═════ MATERIAL PROVIDED
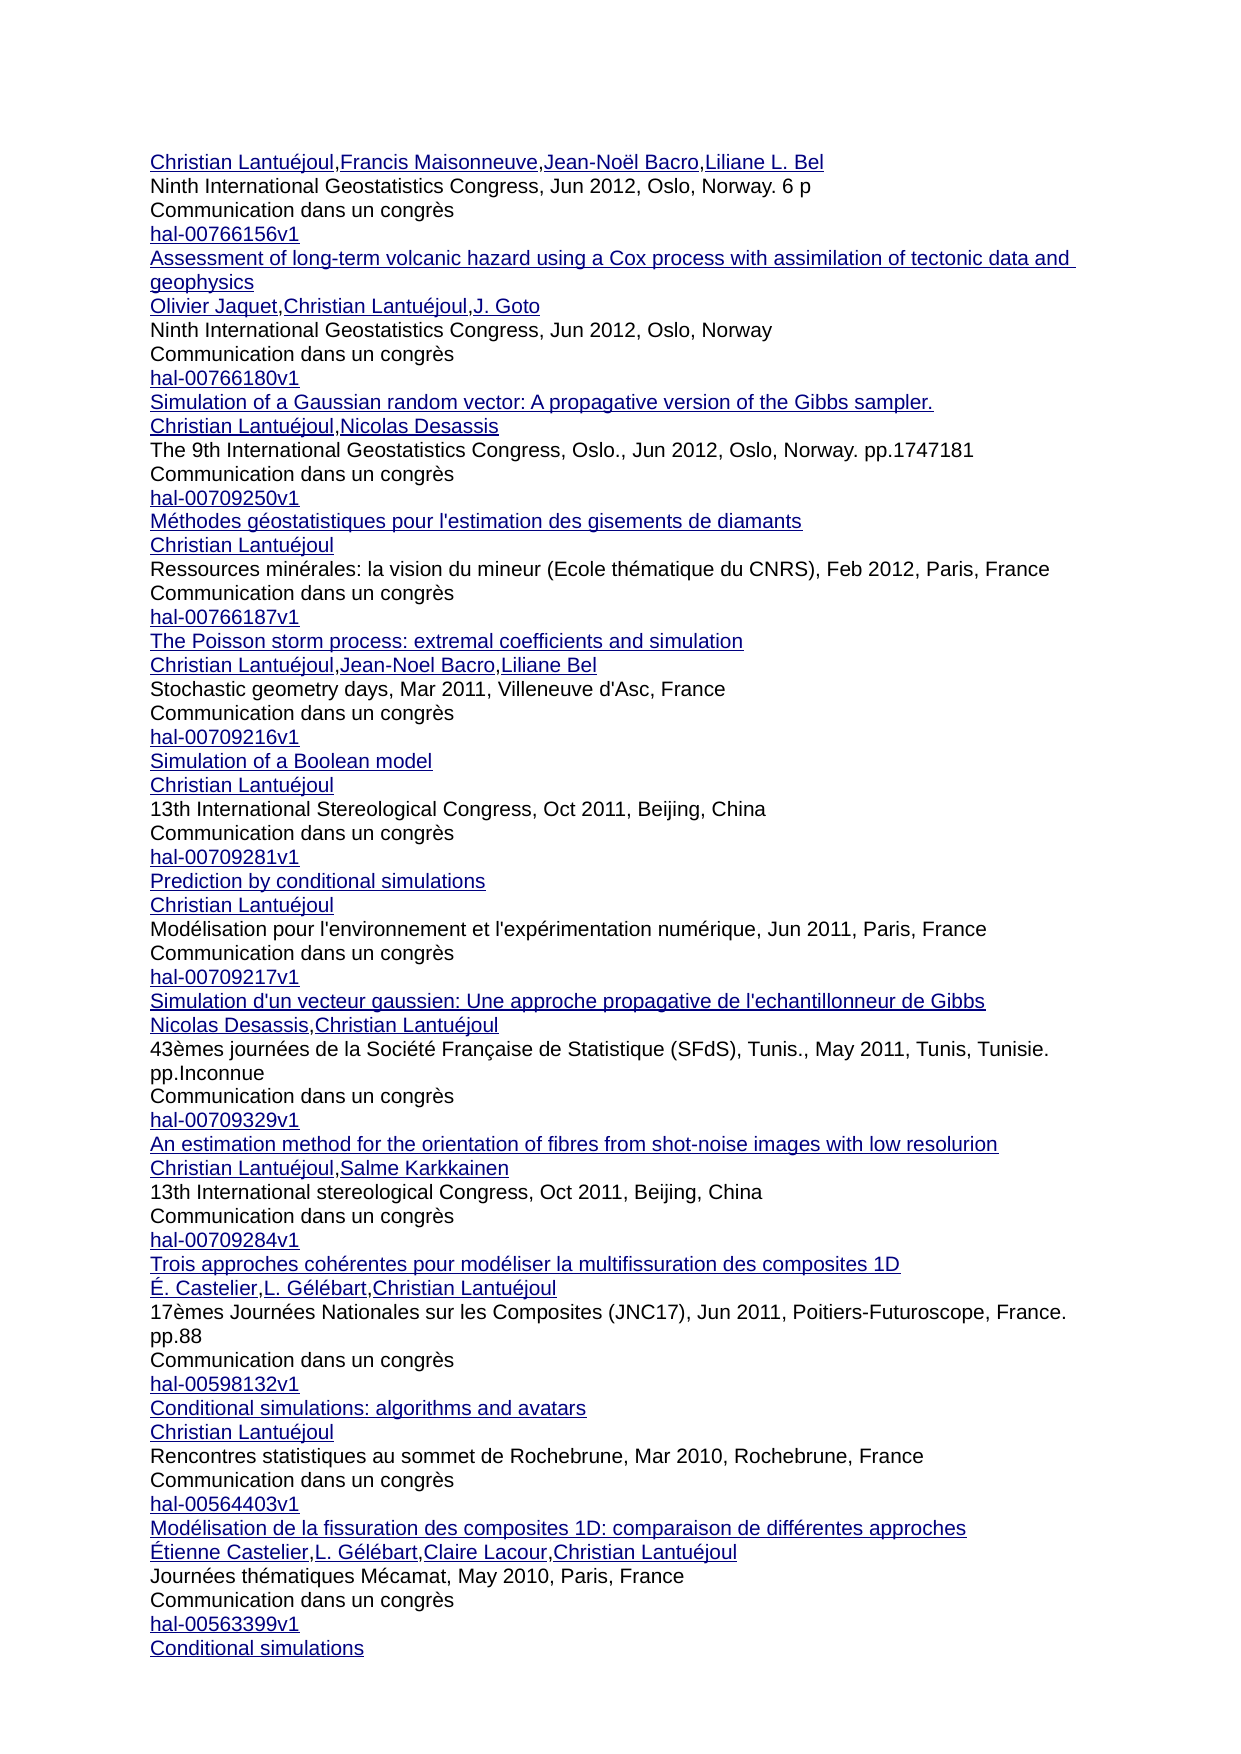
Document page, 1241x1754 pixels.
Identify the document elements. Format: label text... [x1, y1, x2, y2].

table_cell Modélisation de la fissuration des composites 1D: comparaison de différentes approches Étienne Castelier,L. Gélébart,Claire Lacour,Christian Lantuéjoul Journées thématiques Mécamat, May 2010, Paris, France Communication dans un congrès hal-00563399v1 [150, 1516, 1090, 1635]
table_cell The Poisson storm process: extremal coefficients and simulation Christian Lantuéjoul,Jean-Noel Bacro,Liliane Bel Stochastic geometry days, Mar 2011, Villeneuve d'Asc, France Communication dans un congrès hal-00709216v1 [150, 629, 1090, 749]
table_cell Christian Lantuéjoul,Francis Maisonneuve,Jean-Noël Bacro,Liliane L. Bel Ninth International Geostatistics Congress, Jun 2012, Oslo, Norway. 6 p Communication dans un congrès hal-00766156v1 [150, 150, 1090, 246]
table_cell Méthodes géostatistiques pour l'estimation des gisements de diamants Christian Lantuéjoul Ressources minérales: la vision du mineur (Ecole thématique du CNRS), Feb 2012, Paris, France Communication dans un congrès hal-00766187v1 [150, 509, 1090, 629]
table_cell Conditional simulations: algorithms and avatars Christian Lantuéjoul Rencontres statistiques au sommet de Rochebrune, Mar 2010, Rochebrune, France Communication dans un congrès hal-00564403v1 [150, 1396, 1090, 1516]
table_cell Simulation of a Boolean model Christian Lantuéjoul 13th International Stereological Congress, Oct 2011, Beijing, China Communication dans un congrès hal-00709281v1 [150, 749, 1090, 869]
table_cell Trois approches cohérentes pour modéliser la multifissuration des composites 1D É. Castelier,L. Gélébart,Christian Lantuéjoul 17èmes Journées Nationales sur les Composites (JNC17), Jun 2011, Poitiers-Futuroscope, France. pp.88 Communication dans un congrès hal-00598132v1 [150, 1252, 1090, 1396]
table_cell Conditional simulations [150, 1635, 1090, 1659]
table_cell Simulation d'un vecteur gaussien: Une approche propagative de l'echantillonneur de Gibbs Nicolas Desassis,Christian Lantuéjoul 43èmes journées de la Société Française de Statistique (SFdS), Tunis., May 2011, Tunis, Tunisie. pp.Inconnue Communication dans un congrès hal-00709329v1 [150, 989, 1090, 1132]
table_cell Simulation of a Gaussian random vector: A propagative version of the Gibbs sampler. Christian Lantuéjoul,Nicolas Desassis The 9th International Geostatistics Congress, Oslo., Jun 2012, Oslo, Norway. pp.1747181 Communication dans un congrès hal-00709250v1 [150, 390, 1090, 509]
table_cell An estimation method for the orientation of fibres from shot-noise images with low resolurion Christian Lantuéjoul,Salme Karkkainen 13th International stereological Congress, Oct 2011, Beijing, China Communication dans un congrès hal-00709284v1 [150, 1132, 1090, 1252]
table_cell Prediction by conditional simulations Christian Lantuéjoul Modélisation pour l'environnement et l'expérimentation numérique, Jun 2011, Paris, France Communication dans un congrès hal-00709217v1 [150, 869, 1090, 988]
table_cell Assessment of long-term volcanic hazard using a Cox process with assimilation of tectonic data and geophysics Olivier Jaquet,Christian Lantuéjoul,J. Goto Ninth International Geostatistics Congress, Jun 2012, Oslo, Norway Communication dans un congrès hal-00766180v1 [150, 246, 1090, 389]
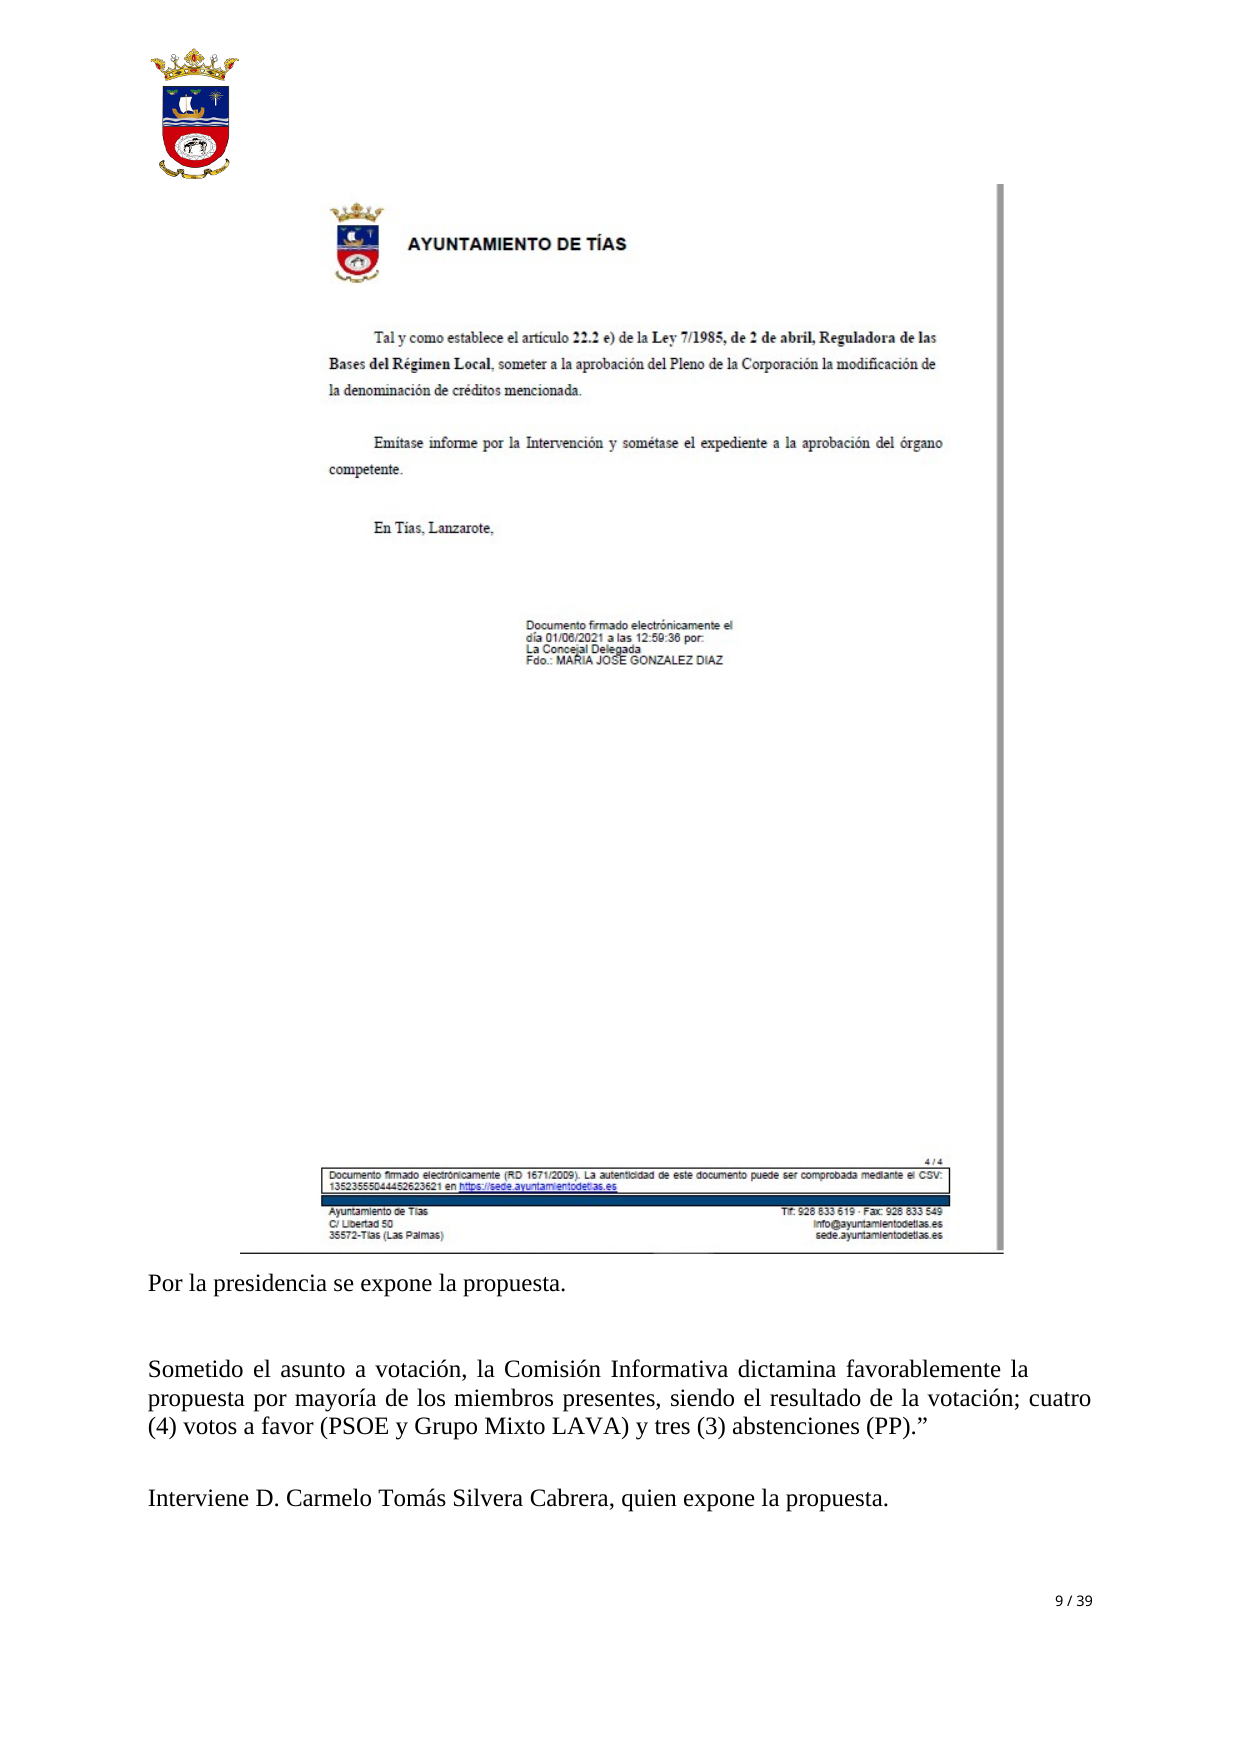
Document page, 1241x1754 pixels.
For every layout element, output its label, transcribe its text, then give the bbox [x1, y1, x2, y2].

text Sometido el asunto a votación, la Comisión Informativa dictamina favorablemente la propuesta por mayoría de los miembros presentes, siendo el resultado de la votación; cuatro [148, 1354, 1105, 1411]
text Por la presidencia se expone la propuesta. [148, 1268, 1105, 1296]
text (4) votos a favor (PSOE y Grupo Mixto LAVA) y tres (3) abstenciones (PP).” Interviene D. Carmelo Tomás Silvera Cabrera, quien expone la propuesta. [148, 1411, 930, 1512]
text 9 / 39 [135, 1591, 1093, 1610]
══════════
EXERCISE DETAILS: Rewrite the listing with every "Christian Lantuéjoul" changed to "C. Lantuéjoul" and everything else left as it is, omitting the pictures.

OUTPUT OF THE EXERCISE:
Document page, 1241x1754 pixels.
Identify the document elements. Format: label text... [x1, y1, x2, y2].

table_cell Modélisation de la fissuration des composites 1D: comparaison de différentes approches Étienne Castelier,L. Gélébart,Claire Lacour,C. Lantuéjoul Journées thématiques Mécamat, May 2010, Paris, France Communication dans un congrès hal-00563399v1 [150, 1516, 1090, 1635]
table_cell The Poisson storm process: extremal coefficients and simulation C. Lantuéjoul,Jean-Noel Bacro,Liliane Bel Stochastic geometry days, Mar 2011, Villeneuve d'Asc, France Communication dans un congrès hal-00709216v1 [150, 629, 1090, 749]
table_cell C. Lantuéjoul,Francis Maisonneuve,Jean-Noël Bacro,Liliane L. Bel Ninth International Geostatistics Congress, Jun 2012, Oslo, Norway. 6 p Communication dans un congrès hal-00766156v1 [150, 150, 1090, 246]
table_cell Méthodes géostatistiques pour l'estimation des gisements de diamants C. Lantuéjoul Ressources minérales: la vision du mineur (Ecole thématique du CNRS), Feb 2012, Paris, France Communication dans un congrès hal-00766187v1 [150, 509, 1090, 629]
table_cell Conditional simulations: algorithms and avatars C. Lantuéjoul Rencontres statistiques au sommet de Rochebrune, Mar 2010, Rochebrune, France Communication dans un congrès hal-00564403v1 [150, 1396, 1090, 1516]
table_cell Simulation of a Boolean model C. Lantuéjoul 13th International Stereological Congress, Oct 2011, Beijing, China Communication dans un congrès hal-00709281v1 [150, 749, 1090, 869]
table_cell Trois approches cohérentes pour modéliser la multifissuration des composites 1D É. Castelier,L. Gélébart,C. Lantuéjoul 17èmes Journées Nationales sur les Composites (JNC17), Jun 2011, Poitiers-Futuroscope, France. pp.88 Communication dans un congrès hal-00598132v1 [150, 1252, 1090, 1396]
table_cell Conditional simulations [150, 1635, 1090, 1659]
table_cell Simulation d'un vecteur gaussien: Une approche propagative de l'echantillonneur de Gibbs Nicolas Desassis,C. Lantuéjoul 43èmes journées de la Société Française de Statistique (SFdS), Tunis., May 2011, Tunis, Tunisie. pp.Inconnue Communication dans un congrès hal-00709329v1 [150, 989, 1090, 1132]
table_cell Simulation of a Gaussian random vector: A propagative version of the Gibbs sampler. C. Lantuéjoul,Nicolas Desassis The 9th International Geostatistics Congress, Oslo., Jun 2012, Oslo, Norway. pp.1747181 Communication dans un congrès hal-00709250v1 [150, 390, 1090, 509]
table_cell An estimation method for the orientation of fibres from shot-noise images with low resolurion C. Lantuéjoul,Salme Karkkainen 13th International stereological Congress, Oct 2011, Beijing, China Communication dans un congrès hal-00709284v1 [150, 1132, 1090, 1252]
table_cell Prediction by conditional simulations C. Lantuéjoul Modélisation pour l'environnement et l'expérimentation numérique, Jun 2011, Paris, France Communication dans un congrès hal-00709217v1 [150, 869, 1090, 988]
table_cell Assessment of long-term volcanic hazard using a Cox process with assimilation of tectonic data and geophysics Olivier Jaquet,C. Lantuéjoul,J. Goto Ninth International Geostatistics Congress, Jun 2012, Oslo, Norway Communication dans un congrès hal-00766180v1 [150, 246, 1090, 389]
Document page, 1241x1754 pixels.
For every layout element, output its label, transcribe its text, then give the bbox [x1, y1, x2, y2].

text Sometido el asunto a votación, la Comisión Informativa dictamina favorablemente la propuesta por mayoría de los miembros presentes, siendo el resultado de la votación; cuatro [148, 1354, 1105, 1411]
text Por la presidencia se expone la propuesta. [148, 1268, 1105, 1296]
text (4) votos a favor (PSOE y Grupo Mixto LAVA) y tres (3) abstenciones (PP).” Interviene D. Carmelo Tomás Silvera Cabrera, quien expone la propuesta. [148, 1411, 930, 1512]
text 9 / 39 [135, 1591, 1093, 1610]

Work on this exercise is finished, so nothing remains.